Xiu Xiu: The Sent Down Girl

Xiu Xiu: The Sent Down Girl, directed by Joan Chen stars the beautiful young actress Lu Lu as the title character, a girl living with her happy family in Chengdu during the Chinese Cultural Revolution who is ordered, along with eight million other teenagers from the cities during the years 1966-76, to “go down” into the country as part of Chairman Mao’s plan for the development of the countryside. In western Sichuan province, on the border with Tibet, she finds herself put in the charge of a Tibetan called Lao Jin (Lopsang), a horse-herder who lives alone out on the steppe and is said to have lost his manhood during the Tibetan wars, when he was a prisoner of war. Both characters have considerable star-power, as does the spectacular scenery of the desolate country in which they find themselves.

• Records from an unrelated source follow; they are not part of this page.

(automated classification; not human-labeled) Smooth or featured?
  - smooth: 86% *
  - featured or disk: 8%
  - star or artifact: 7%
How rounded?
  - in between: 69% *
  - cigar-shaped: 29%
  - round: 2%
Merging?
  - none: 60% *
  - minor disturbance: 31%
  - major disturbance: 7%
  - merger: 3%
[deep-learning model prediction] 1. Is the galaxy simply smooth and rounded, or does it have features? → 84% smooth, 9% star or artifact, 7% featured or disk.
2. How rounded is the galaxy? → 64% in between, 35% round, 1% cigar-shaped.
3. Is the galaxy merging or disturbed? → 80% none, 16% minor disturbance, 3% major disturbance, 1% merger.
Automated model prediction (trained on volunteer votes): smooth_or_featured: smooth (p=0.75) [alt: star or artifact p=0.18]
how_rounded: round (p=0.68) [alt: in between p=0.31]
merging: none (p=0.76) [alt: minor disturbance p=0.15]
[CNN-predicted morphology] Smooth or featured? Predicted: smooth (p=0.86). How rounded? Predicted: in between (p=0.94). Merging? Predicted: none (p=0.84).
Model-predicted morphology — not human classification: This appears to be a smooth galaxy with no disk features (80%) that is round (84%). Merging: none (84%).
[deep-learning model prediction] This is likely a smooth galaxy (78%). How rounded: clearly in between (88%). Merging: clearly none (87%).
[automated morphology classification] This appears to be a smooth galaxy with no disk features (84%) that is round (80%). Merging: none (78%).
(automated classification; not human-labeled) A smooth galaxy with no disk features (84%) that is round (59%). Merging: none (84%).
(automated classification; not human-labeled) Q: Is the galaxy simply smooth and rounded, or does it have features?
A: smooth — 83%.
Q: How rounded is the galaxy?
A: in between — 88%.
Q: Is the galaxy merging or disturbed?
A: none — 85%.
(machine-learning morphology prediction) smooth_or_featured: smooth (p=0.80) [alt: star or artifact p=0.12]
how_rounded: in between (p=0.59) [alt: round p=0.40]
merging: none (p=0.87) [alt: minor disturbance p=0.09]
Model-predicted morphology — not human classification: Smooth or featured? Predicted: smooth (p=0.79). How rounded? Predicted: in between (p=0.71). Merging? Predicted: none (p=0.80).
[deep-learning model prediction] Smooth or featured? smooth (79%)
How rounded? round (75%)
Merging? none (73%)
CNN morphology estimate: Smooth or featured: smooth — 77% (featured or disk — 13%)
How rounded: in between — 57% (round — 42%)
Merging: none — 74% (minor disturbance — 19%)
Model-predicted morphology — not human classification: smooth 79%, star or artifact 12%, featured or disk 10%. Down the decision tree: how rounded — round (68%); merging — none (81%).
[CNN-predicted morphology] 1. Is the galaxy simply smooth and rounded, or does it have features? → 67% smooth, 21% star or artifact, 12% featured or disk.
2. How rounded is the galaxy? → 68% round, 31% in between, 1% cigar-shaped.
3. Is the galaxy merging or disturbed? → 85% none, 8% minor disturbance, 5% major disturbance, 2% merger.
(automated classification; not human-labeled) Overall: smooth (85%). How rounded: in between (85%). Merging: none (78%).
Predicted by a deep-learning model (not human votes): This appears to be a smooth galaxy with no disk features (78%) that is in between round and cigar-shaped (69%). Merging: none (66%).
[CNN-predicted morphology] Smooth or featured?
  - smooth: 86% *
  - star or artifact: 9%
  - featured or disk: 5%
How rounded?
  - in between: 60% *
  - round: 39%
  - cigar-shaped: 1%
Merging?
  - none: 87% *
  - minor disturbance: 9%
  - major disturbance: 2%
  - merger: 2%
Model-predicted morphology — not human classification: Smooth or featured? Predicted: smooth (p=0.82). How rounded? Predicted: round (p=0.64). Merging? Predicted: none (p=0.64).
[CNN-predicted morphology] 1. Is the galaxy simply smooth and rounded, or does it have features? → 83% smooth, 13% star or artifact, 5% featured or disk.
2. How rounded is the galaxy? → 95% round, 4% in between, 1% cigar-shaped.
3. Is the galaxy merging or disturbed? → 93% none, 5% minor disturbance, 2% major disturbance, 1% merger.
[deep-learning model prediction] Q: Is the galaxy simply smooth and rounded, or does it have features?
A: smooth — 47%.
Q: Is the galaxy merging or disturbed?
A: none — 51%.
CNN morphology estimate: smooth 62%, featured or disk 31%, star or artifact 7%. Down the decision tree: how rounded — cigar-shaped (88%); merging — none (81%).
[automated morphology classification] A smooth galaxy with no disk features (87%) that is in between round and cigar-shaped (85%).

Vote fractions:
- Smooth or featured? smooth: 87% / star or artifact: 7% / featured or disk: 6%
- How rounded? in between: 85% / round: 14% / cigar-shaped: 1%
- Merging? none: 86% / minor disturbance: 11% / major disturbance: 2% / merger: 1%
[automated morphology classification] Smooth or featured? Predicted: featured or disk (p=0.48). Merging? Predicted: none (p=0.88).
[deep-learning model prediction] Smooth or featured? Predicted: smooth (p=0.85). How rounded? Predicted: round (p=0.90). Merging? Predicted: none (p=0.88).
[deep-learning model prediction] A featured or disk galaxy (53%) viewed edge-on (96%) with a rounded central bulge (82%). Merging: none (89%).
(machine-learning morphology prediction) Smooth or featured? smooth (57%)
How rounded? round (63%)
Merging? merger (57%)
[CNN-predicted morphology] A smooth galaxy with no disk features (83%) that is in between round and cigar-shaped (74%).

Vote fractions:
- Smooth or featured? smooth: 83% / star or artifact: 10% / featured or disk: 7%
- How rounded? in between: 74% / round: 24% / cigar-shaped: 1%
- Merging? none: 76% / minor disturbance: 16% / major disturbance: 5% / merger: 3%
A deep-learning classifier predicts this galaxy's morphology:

The growing affection between the two of them seems a small and precious thing but one never likely to last in the shadow of the giant and looming presences of wild nature and the corrupt Communist bureaucracy. The pull on poor Xiu Xiu of her happy memories of Chengdu proves irresistible, even when it becomes clear that it must lead her on to destruction. We must watch as helplessly as Lao Jin — whose injury makes him as much a spectator as we are — the revolting scenes of party officials taking turns using Xiu Xiu for sex in return for false promises of a pass to go home. Lao Jin, so much at home in the wild countryside, is reduced to looking on as if he were a part of it, and of nature’s indifference, instead of the ardent but impotent (politically as well as sexually) lover he has become.

In the same way, he knows but can do nothing about the impossibility of reconciling Xiu Xiu to life in the country, his home. The symbolic resonances of distant and inaccessible Chengdu are many, and begin to affect him almost as much as Xiu Xiu does. She longs for her lost home and its comparatively civilized life as for a lover, a point underlined by making her old boyfriend, left behind there because his parents were powerful in the party, the film’s narrator. In his telling, we can experience something of her own sense of loss for the innocence she left behind there, the happy family, and the prospects of what even in Maoist China somehow never quite lost its claim to be “normal” life. This, the life of home and family and work and society, is all part of what she desires so powerfully and so destructively.

We who take these things, or at least the chance to earn them and participate in them, so much for granted, cannot but be shocked anew at the monstrousness of the official indifference to such basic human needs — as much as we are at the casual way that unchallenged power uses Xiu Xiu’s to destroy her. Even the stoic Lao Jin is influenced by the distant echoes of normality and civilization. A nomadic loner for whom “all places are the same,” he manages to hold on to a semblance of freedom simply by keeping out of sight of officialdom. But when he comes in contact with Xiu Xiu, he is seduced by her civilized innocence rather than the sexual attractiveness that catches the eye of the party officials.

“All you Chengdu girls like to wash,” he says at first with a mixture of puzzlement and exasperation, but soon he is building for her a place to bathe on a hillside and looking away (“Your eyes will rot if you peek,” she says to him) as she shyly and gratefully gets into it. There is almost an archetypal quality to such a story, and Ms Chen strikes a similar note more than once. When one of the loathsome party hacks comes to take his pleasure of Xiu Xiu, he casually offers her an apple as a small reminder of all that her exile has deprived her of, and, as the camera focuses us on the gesture, we cannot but be reminded of the apple’s associations, which are unlikely to be accidental ones, with the primal destruction of innocence.

After so much beauty and pathos I found the ending rather unsatisfactory — too easy a solution, artistically speaking, to the intractable problems the film presents us with. But in its clear-eyed presentation of the objects of human desire — and, in spite of their banality, the eternal nature of that desire — and of the evil which destroys life and love and ambition it is one of the best films about the great 20th century tyrannies I have seen.